27 Nisan akşamı Londra'dan İstanbul'a uçuş, malum Baran evleniyor, evlenmekle kalmıyor, beni de şahit yapmış kerastas! Acayip bir heyecan fırtınası içinde gidiyorum Liman Lokantasına...Düğün ekibi inanılmaz...Bütün dostluk tayfası orada...Uzun süredir bu kadar adam biraraya gelmemiştir...Kimliğimi falan istiyor nikah memuru, adımı felan yazıyor biryerlere...Sonra hop masaya çağırıyolar..Hayatımda ilk defa şahitlik yapıyorum, heyecandan öleceğim..hatta ölücem...öleceğim çok hafif kaçtı.

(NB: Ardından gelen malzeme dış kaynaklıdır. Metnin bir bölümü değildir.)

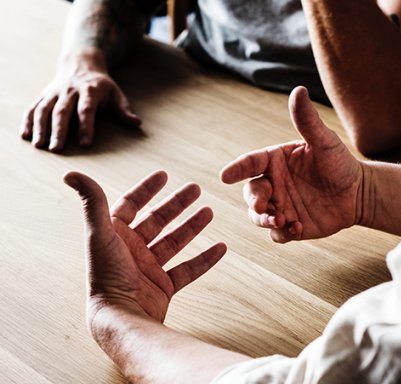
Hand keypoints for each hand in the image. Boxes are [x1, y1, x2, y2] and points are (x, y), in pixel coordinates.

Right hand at [22, 49, 140, 151]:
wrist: (80, 64)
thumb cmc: (101, 85)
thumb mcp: (116, 93)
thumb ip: (124, 109)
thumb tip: (136, 123)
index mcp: (89, 90)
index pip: (87, 110)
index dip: (86, 126)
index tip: (86, 143)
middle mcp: (69, 91)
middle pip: (62, 111)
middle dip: (59, 130)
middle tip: (56, 149)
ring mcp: (54, 93)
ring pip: (44, 110)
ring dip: (40, 127)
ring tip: (39, 145)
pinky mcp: (44, 96)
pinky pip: (33, 107)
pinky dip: (28, 121)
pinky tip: (26, 135)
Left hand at [64, 170, 225, 324]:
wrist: (121, 317)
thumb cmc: (107, 276)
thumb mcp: (99, 233)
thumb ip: (91, 201)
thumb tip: (71, 173)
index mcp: (114, 236)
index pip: (130, 205)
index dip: (146, 190)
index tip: (164, 175)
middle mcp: (131, 251)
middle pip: (157, 221)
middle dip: (176, 204)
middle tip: (196, 188)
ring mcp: (148, 269)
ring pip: (174, 242)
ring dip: (192, 227)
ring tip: (209, 212)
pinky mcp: (163, 287)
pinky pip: (188, 270)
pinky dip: (205, 259)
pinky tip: (221, 248)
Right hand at [220, 86, 364, 242]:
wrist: (358, 192)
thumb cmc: (340, 162)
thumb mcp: (324, 141)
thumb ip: (307, 120)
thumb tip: (298, 90)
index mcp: (275, 161)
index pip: (250, 163)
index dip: (236, 169)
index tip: (225, 176)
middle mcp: (273, 183)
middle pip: (250, 192)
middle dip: (253, 200)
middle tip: (263, 206)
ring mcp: (280, 206)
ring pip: (258, 216)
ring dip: (264, 219)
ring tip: (281, 220)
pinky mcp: (290, 226)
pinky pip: (277, 234)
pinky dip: (282, 233)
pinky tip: (297, 227)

Neyse nikah memuru (memuresi?) soruyor Esra'ya "bu herifle evleniyon mu", Esra çığlık atıyor "Eveeeeeeet" diye...Sonra Baran'a soruyor "bu hatunkişiyle evleniyon mu", Baran böğürüyor "Eveeğğöt" diye...Sonra bize soruyor "Siz de şahit olmayı kabul ediyo musunuz" diye...Ben de tutamıyorum kendimi "Eğveeeğğğğt" diye böğürüyorum ben de, yanımda oturup kibarca "ee...Ediyoruz" diyen Yaşam çok bozuluyor bu senkronizasyon bozukluğuna...Ama işin esası, ben evlenmiş kadar oluyorum, zaten evleneceğim yoktu en azından bunu yaşadım diyorum kendi kendime..Gürkan bana "Şeyh Şahit" diye isim takıyor...

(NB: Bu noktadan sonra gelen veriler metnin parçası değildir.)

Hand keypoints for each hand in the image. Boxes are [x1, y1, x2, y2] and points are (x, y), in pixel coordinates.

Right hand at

Sonrasında bütün gece en saçma şekillerde dansediyorum, "Yiit ex atmış" diye bir laf çıkarana kadar...Ne mutluluksa..Bir düğünde en çok olmasını istediğim şey gerçekleşiyor ve "Koko Cambo" çalıyor DJ..."Ya ya ya koko cambo ya ya yee eyooow!" derken gece mantıcıda bitiyor...Mutlu mesut uyuyorum..Ertesi gün Dubai'ye dönüş...Havaalanına Müge bırakıyor, dışarıda vedalaşınca daha az üzücü olduğuna karar verip ayrılıyoruz...

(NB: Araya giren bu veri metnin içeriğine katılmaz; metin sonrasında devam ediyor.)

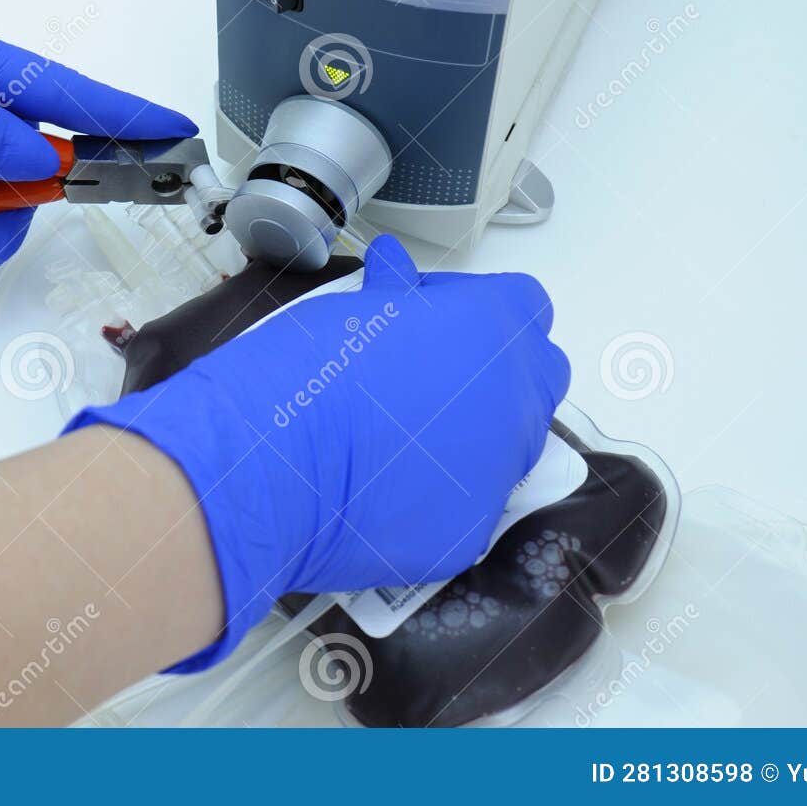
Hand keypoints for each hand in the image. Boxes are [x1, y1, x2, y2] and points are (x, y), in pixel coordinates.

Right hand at [63, 235, 569, 669]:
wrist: (270, 466)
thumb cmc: (302, 373)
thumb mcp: (351, 309)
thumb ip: (397, 294)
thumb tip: (397, 273)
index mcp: (490, 327)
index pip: (525, 308)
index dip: (477, 311)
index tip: (430, 320)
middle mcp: (514, 399)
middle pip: (536, 378)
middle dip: (493, 376)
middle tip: (423, 381)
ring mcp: (499, 472)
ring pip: (507, 449)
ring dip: (469, 439)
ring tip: (395, 442)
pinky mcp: (471, 532)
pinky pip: (468, 507)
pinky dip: (436, 498)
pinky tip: (380, 491)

Gerçekleşmeyen Değişiklikler
"Herkesin işi çok şahane, benimki çok iğrenç, herkes onyüzbinmilyon dolar kazanıyo ben hiç kazanamıyorum" diye cinnet geçirip iş aramaya başlamıştım...Oracle ve Microsoft'la görüştüm...Görünen o ki en iyi iş benim işimmiş, en çok da ben kazanıyomuşum Allah'a şükür...Değiştirmiyorum iş miş...




Öperim.

4 Comments:

  • "en sevdiğim gruptur Manchester doğumlu"
    inşallah bir gün "pop saatini" sunarsın.

    By Anonymous Anonymous, at 2:13 PM  

  • özlemişim olm seni...

    By Blogger Ozan Sezgin, at 3:42 PM  

  • eh be birader neler yazmışsın böyle google da kolomb araştırırken blogunda geçen kolomb kelimesiyle girdim içeri. girmez olaydım mı, girdim de iyi oldu arasında gidip gelirken baktım sonuna kadar okumuşum.

    ne diyeyim diline eline sağlık...
    kim miyim? yine yazdıkların içinde geçen bir cümle ile cevap vereyim :)))
    "bkz. Bütün insanlığın kendini izlediğini zanneden blogcu"
    bütün insanlığın içinden biriyim

    herşey gönlünce olsun.
    mafitonline@yahoo.co.uk

    By Anonymous Anonymous, at 8:22 PM  

  • Ya bu para mevzusu çok su götürür, ben de her sene 2 defa olmak üzere aynı "Herkeşler 5 milyor alıyor ben yeni mezun maaşına çalışıyorum" triplerine girip bi kaç bankayla görüşüyor ve daimi mekanıma, ofisime ve sevgili müdürlerime:) geri dönüyorum.

    Bu analist piyasası öyle lanet bişiy ki çok para verenler çok mesai yaptırıyo, diğer yerler de para vermiyo ve de kendimi "Para herşey diill" diye avutuyorum.